Exercise objective = Count every line of these entries that holds the word "lines", and reply with the number only.
-- -- --
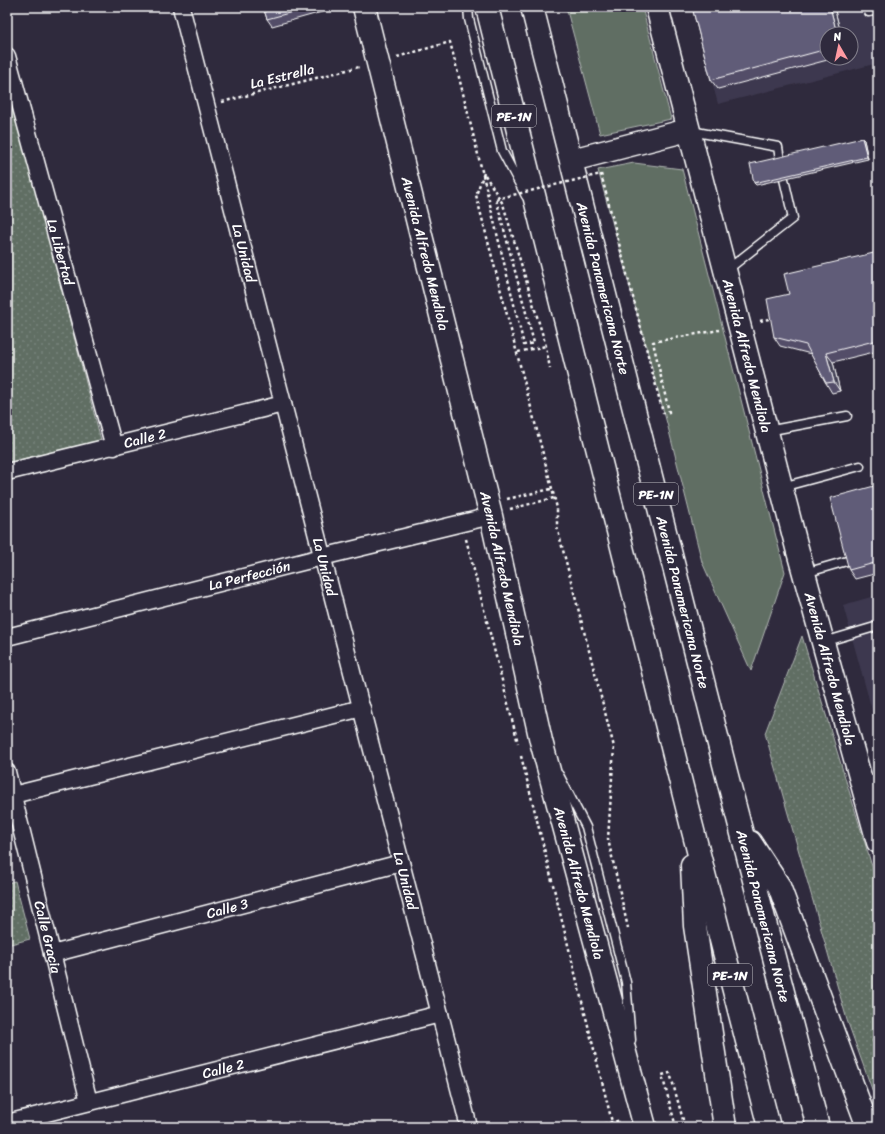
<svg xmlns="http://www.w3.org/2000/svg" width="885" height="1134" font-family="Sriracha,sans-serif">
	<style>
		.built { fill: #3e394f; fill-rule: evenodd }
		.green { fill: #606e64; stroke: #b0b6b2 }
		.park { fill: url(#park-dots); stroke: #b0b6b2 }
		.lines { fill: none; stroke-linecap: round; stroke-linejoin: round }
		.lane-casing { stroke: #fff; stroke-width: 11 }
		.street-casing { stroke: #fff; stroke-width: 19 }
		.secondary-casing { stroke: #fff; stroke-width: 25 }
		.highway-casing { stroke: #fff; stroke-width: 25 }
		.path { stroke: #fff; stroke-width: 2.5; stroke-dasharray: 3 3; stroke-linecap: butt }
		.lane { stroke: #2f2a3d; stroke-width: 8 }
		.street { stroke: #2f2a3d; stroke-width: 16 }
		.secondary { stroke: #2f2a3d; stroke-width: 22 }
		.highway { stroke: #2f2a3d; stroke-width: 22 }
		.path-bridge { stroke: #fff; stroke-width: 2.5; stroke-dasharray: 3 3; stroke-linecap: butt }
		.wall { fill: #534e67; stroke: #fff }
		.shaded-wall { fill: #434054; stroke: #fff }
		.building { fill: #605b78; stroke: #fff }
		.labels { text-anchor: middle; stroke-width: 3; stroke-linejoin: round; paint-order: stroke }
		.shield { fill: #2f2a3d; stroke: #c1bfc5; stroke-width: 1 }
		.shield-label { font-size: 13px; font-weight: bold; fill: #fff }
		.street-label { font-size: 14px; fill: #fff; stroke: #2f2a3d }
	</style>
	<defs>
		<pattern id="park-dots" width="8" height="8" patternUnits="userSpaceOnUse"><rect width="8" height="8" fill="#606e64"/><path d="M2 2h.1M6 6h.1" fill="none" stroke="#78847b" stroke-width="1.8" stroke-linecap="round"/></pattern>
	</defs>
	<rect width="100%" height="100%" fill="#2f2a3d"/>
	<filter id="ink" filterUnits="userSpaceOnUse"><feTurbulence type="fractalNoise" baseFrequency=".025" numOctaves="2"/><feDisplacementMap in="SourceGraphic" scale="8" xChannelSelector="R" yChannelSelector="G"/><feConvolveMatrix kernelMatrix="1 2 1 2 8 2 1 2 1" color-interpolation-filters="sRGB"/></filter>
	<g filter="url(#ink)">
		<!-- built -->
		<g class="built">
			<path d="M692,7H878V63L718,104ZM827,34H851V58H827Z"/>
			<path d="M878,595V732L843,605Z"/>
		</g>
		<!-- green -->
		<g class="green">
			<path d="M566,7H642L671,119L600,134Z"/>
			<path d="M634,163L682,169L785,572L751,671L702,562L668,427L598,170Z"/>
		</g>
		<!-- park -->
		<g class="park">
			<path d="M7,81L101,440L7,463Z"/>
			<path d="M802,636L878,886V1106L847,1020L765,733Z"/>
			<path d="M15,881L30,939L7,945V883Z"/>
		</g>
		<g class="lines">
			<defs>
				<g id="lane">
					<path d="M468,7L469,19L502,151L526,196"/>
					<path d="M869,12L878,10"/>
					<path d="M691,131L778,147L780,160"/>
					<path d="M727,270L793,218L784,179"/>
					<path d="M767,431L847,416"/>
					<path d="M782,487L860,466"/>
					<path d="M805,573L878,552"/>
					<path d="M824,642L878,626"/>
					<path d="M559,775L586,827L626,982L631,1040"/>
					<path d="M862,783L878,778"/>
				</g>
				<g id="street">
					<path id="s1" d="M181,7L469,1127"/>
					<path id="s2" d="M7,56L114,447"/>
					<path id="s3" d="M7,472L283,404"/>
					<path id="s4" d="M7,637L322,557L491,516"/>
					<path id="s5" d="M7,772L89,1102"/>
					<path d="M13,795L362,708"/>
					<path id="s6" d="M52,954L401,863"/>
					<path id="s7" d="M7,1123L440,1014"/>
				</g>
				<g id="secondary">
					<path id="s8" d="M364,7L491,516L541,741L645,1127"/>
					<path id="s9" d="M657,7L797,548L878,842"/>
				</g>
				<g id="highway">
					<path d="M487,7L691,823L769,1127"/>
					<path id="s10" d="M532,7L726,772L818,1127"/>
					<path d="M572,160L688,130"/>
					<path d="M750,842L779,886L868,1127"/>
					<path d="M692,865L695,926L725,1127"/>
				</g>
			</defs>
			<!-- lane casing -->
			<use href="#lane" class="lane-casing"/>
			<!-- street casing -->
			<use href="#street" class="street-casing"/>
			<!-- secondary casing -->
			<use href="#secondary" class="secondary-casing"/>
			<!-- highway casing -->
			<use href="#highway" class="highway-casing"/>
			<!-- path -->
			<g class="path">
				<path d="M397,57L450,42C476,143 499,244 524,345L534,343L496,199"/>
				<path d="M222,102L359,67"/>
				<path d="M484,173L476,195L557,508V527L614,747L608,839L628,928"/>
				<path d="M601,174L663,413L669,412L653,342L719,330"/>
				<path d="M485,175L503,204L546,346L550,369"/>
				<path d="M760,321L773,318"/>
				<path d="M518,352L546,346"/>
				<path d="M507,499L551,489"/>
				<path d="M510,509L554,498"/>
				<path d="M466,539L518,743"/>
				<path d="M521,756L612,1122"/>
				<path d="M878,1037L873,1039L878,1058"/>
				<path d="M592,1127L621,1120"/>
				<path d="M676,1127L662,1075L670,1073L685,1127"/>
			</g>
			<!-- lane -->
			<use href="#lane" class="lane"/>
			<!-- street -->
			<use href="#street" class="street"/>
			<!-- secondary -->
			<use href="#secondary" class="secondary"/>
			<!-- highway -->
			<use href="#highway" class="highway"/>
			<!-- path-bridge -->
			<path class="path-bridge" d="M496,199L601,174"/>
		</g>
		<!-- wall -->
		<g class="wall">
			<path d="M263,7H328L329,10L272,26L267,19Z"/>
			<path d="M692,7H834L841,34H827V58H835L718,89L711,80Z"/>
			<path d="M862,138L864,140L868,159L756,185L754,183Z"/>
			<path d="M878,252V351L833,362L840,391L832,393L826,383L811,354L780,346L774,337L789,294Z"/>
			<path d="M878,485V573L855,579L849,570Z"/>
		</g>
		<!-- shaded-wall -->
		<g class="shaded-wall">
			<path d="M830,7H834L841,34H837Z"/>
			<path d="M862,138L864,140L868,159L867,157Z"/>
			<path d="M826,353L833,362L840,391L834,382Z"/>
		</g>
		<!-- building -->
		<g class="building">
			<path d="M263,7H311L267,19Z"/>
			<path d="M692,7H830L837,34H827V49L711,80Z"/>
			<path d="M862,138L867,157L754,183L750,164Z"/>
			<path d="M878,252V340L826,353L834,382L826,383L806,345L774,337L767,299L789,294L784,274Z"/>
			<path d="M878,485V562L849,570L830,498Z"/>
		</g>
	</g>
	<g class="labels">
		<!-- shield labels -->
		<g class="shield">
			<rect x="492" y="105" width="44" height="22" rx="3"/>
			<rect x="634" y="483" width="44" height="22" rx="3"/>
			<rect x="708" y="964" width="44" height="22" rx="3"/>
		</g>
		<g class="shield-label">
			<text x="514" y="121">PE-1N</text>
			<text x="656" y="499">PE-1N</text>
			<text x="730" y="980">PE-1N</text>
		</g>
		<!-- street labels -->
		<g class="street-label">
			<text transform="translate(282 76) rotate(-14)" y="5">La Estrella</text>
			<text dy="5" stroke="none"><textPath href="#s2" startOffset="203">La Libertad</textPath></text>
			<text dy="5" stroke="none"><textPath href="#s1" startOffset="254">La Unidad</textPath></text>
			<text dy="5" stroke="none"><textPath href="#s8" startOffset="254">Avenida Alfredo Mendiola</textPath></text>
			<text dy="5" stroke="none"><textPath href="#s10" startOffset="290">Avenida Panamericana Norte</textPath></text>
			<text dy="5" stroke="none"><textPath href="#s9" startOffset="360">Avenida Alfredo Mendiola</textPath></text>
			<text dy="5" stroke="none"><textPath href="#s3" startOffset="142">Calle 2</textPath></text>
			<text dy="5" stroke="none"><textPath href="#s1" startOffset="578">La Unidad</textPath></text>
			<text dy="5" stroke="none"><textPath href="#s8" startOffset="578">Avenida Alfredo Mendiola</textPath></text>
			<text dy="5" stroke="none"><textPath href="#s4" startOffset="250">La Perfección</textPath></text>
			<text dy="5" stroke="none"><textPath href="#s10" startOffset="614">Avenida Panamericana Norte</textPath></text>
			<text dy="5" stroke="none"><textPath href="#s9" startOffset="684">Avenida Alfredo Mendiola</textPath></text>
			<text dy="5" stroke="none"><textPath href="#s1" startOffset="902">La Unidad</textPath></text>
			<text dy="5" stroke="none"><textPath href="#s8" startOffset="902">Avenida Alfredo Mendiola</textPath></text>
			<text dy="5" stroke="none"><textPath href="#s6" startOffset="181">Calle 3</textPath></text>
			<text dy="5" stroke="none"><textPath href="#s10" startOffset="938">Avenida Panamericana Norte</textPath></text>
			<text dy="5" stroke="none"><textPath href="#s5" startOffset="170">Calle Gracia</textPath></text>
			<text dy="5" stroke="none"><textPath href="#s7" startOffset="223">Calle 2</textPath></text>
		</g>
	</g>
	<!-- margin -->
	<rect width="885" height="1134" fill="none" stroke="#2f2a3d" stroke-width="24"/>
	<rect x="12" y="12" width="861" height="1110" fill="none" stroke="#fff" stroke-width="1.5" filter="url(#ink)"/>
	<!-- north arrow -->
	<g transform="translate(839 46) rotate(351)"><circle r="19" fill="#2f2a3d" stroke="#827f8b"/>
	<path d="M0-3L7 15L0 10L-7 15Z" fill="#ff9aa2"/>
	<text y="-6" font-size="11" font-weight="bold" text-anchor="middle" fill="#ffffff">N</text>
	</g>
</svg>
-- -- --
Answer to this task = 2